Я смотрела на этого выродка и испытывала острое отвращение. Меня натурально тошнило от его поведения, а может, от нервного истощения. Но это было совершенно не важно. Важно было, что он продолжал игнорировать предостережения и попытки остановить его. Сколько же гнили я ещё сегодня увижу, прежде чем закончится этот бесконечный конвейер.
Я криво улыбнулась, давая знак телохранителям подвести ко мне очередного просителя. Аэр покровительственно распинался о собственной важности и степени родстве с Орласами, брызжа слюной во все стороны. Дожидаться окончания пафосной речи я не стала, что есть силы врезав тому лбом в переносицу. От удара меня повело в сторону, но я с удовольствием услышала, как белобрысый забулькал собственной кровью, оборвав тираду тихим визгом.
— Этого в темницу до появления Ордуна или Ора Орласов. Помощь не оказывать. Если может орать, значит, в ближайшие пару дней не сдохнет.
Гвардейцы споро уволокли подвывающего аэра со скрученными за спиной руками. Мне оставалось только уточнить:
— Кто следующий?
Навстречу мне вышла амори Муар, указывая на двух гвардейцев и двух подростков, лежащих на носилках. Не знаю почему, но я не удивилась её появлению.

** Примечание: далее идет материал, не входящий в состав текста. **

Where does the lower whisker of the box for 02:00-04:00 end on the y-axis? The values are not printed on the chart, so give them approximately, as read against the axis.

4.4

Должна же была она когда-то вернуться. Рассматривая странные затычки в ранах гвардейцев, я уточнила:
— Это что?
— Раствор фуарадо для сохранения тел на жаре.
— Когда ранило?
— На рассвете.
Прикинув в уме, что гвардейцы уже больше двенадцати часов с ранениями в живот, дала знак двум бойцам:
— Заносим всех четверых.
Амори косилась на меня, но вопросов не задавала. Подхватив одного из своих гвардейцев на руки, эта с виду хрупкая женщина сама понесла его в регенерационный модуль.

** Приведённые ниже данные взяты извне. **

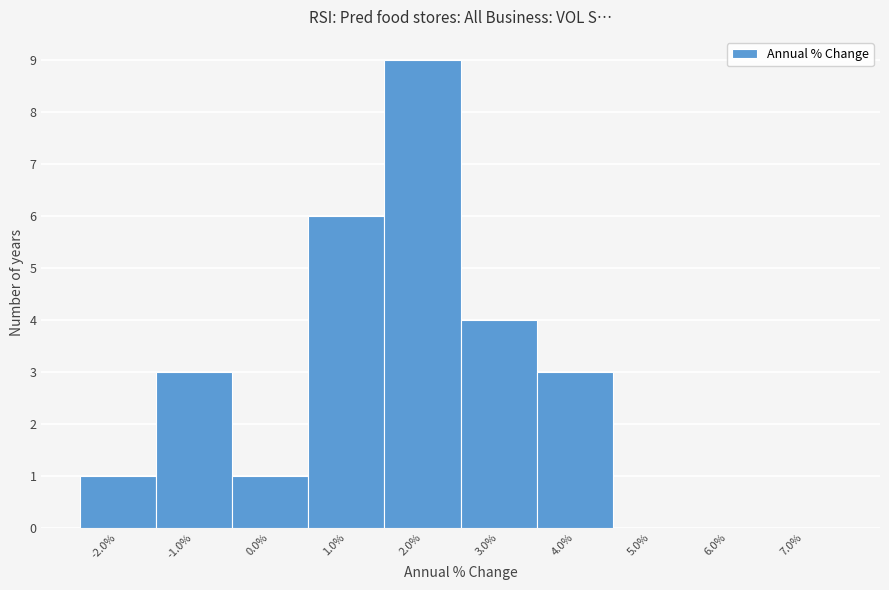

How tall is the bar that spans -2.5 to -1.5 on the x-axis? The values are not printed on the chart, so give them approximately, as read against the axis.

1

Пока мы устраивали бессознательные тела на постаменте и вокруг него, тотем закончил анализ и выдал отчёт. Я слабо чертыхнулась. Все четверо нуждались в экстренной помощи, а при такой нагрузке сроки лечения растягивались. Мысленно дала команду восстанавливать ягуарам внутренние органы, а после остановить регенерацию. Остальное сами восстановят. У детей такой возможности нет. Главное, чтобы за это время ещё кого-то критичного не принесли.
Регенерация шла своим чередом, я уселась прямо на пол рядом с раненными. Тело не слушалось. Я устала. Усталость эта была такого рода, когда даже мысли в голове вяло копошились, подгоняемые отупевшим интеллектом.
Пробка из фуарадо медленно, миллиметр за миллиметром выталкивалась из раны гвардейца. Гель не растекался, сохраняя форму, не таял от температуры тела. Мысль царапалась в мозгу, пытаясь сформироваться. Что-то дельное, как можно использовать гель.